- [Testo fornito]
————————

La Polizia di Stato e la Guardia di Finanza hanno fermato un cittadino turco di 44 anni, indiziato di essere lo scafista responsabile dello sbarco avvenuto al porto delle Grazie di Roccella Ionica lo scorso 20 luglio. L'operazione, coordinata dalla Procura della Repubblica di Locri, ha portato all'arresto dell'uomo due giorni dopo l'arrivo dei migranti.

L'attività investigativa è scaturita dall'ultimo sbarco che ha visto approdare 93 migranti, soccorsi in mare dalla Guardia Costiera a circa 70 miglia dalla costa calabrese. Determinanti per l'identificazione e l'arresto sono state le testimonianze dei profughi, che hanno fornito indicazioni precise sull'identità dell'uomo.

Convalida del fermo e custodia cautelare in carcere
Terminate le formalità di rito, il 44enne è stato trasferito alla casa circondariale di Locri. Il GIP del Tribunale ha convalidato il fermo e disposto la custodia cautelare in carcere. La decisione è stata motivata dal grave quadro indiziario raccolto e dal concreto pericolo di fuga. Si precisa che il procedimento penale è ancora nella fase delle indagini preliminari e, secondo la Costituzione italiana, l’indagato è da considerarsi innocente fino a una sentenza definitiva.

————————

- [Record presentati]
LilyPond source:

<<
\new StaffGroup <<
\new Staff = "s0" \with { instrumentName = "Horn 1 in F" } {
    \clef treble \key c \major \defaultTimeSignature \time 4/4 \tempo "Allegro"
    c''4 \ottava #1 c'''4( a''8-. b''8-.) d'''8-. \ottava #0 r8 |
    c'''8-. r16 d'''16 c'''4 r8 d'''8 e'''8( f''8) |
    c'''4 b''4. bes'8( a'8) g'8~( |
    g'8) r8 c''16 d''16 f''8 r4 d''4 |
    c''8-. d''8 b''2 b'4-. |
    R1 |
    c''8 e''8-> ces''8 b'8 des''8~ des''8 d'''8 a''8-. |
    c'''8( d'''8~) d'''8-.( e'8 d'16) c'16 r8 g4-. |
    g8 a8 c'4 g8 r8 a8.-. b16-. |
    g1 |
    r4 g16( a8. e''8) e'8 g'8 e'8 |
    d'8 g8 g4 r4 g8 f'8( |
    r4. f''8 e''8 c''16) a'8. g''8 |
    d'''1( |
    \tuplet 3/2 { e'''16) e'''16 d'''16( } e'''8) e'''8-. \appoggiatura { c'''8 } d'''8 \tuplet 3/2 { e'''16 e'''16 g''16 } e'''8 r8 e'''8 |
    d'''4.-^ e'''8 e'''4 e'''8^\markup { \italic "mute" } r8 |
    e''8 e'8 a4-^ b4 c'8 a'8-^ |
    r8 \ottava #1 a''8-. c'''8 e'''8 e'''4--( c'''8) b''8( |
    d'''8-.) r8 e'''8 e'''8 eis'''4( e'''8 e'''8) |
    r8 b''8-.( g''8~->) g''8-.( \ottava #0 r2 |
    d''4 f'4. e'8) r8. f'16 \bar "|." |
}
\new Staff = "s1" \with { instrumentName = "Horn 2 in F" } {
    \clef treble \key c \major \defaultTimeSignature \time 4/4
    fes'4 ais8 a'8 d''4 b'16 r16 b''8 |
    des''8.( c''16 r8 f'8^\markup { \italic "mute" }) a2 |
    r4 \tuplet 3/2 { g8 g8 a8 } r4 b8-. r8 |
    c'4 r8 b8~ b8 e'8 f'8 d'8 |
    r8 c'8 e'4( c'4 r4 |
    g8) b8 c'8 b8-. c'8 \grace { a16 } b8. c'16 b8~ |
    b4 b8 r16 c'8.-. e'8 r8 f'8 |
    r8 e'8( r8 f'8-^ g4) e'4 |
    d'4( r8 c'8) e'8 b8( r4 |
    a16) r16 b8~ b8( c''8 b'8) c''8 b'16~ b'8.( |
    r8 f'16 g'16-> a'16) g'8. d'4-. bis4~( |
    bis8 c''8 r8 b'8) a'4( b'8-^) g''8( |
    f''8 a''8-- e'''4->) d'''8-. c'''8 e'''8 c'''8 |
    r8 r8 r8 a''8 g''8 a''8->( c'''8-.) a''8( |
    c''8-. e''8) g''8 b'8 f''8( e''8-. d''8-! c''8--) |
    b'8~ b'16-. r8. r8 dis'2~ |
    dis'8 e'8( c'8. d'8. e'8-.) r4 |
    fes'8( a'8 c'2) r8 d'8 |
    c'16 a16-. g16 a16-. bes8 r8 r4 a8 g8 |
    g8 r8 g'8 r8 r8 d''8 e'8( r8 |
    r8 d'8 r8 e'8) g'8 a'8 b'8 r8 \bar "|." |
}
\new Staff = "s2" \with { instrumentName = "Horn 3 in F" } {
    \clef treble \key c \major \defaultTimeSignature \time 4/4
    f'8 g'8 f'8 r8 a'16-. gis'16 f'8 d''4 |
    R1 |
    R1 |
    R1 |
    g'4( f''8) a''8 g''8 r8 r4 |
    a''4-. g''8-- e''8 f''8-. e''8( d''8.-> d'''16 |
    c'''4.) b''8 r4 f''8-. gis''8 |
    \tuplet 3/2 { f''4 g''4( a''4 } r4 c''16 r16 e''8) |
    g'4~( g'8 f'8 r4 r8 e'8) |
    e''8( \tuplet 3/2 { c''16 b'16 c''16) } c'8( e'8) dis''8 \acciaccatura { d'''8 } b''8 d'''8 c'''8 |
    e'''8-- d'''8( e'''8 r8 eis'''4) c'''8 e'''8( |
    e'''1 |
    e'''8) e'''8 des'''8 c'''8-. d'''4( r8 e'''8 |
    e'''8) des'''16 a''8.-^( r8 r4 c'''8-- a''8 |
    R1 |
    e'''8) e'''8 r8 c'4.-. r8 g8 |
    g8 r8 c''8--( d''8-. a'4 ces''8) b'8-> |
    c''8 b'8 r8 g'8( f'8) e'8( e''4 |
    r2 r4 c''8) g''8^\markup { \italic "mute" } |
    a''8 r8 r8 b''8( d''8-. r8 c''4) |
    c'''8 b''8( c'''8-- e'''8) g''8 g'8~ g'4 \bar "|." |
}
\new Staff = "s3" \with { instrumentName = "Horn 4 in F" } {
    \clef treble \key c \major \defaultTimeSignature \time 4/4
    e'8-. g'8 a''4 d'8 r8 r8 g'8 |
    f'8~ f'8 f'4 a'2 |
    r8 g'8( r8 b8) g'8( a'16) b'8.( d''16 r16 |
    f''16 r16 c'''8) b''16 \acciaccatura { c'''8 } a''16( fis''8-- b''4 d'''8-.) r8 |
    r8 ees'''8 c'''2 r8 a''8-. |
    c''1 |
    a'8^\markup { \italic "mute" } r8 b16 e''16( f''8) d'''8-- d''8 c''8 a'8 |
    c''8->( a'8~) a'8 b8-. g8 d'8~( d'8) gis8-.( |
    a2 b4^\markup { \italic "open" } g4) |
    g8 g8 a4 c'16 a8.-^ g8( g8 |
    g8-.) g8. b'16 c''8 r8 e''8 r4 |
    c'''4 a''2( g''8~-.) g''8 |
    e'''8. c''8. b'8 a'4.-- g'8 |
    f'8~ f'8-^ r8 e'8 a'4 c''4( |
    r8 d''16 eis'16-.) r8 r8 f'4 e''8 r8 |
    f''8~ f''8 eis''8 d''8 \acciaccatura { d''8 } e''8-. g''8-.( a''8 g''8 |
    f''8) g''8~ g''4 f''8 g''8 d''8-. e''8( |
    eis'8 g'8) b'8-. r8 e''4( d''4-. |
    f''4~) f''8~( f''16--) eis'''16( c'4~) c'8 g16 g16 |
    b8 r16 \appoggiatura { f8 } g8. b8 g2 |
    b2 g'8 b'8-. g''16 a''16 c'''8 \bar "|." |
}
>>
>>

————————

- [Esercizi da svolgere]
• a. Rispondi a queste domande sul testo dello sbarco a Roccella Ionica:
(i) Quale Procura ha coordinato l'operazione?
(ii) Quanti migranti sono approdati con l'ultimo sbarco?
(iii) In quale struttura è stato trasferito il 44enne?
• b. Aggiorna il brano del testo sullo sbarco che parte dalle parole "L'attività investigativa è" e si chiude dopo "precise sull'identità dell'uomo.", mettendo "Marina Militare" al posto di "Guardia Costiera".
• c. Per favore, trasforma in un elenco puntato il paragrafo del testo sullo sbarco che inizia con "Terminate le formalità di rito", mantenendone i fatti principali.

- [Soluzioni]
• a.
(i) La Procura della Repubblica di Locri.
(ii) 93 migranti.
(iii) Nella casa circondariale di Locri.

• b.
L'attività investigativa è scaturita dall'ultimo sbarco che ha visto approdare 93 migranti, soccorsi in mare dalla Marina Militare a circa 70 miglia dalla costa calabrese. Determinanti per l'identificazione e l'arresto sono state le testimonianze dei profughi, che hanno fornito indicazioni precise sull'identità dell'uomo.

• c.
- Il 44enne è stato trasferito alla casa circondariale di Locri.
- Il GIP del Tribunale ha convalidato il fermo e disposto la custodia cautelare in carcere.
- Motivi: grave quadro indiziario e concreto pericolo di fuga.
- Il procedimento è ancora nella fase delle indagini preliminari.
- Secondo la Costituzione, l'indagato è innocente fino a sentenza definitiva.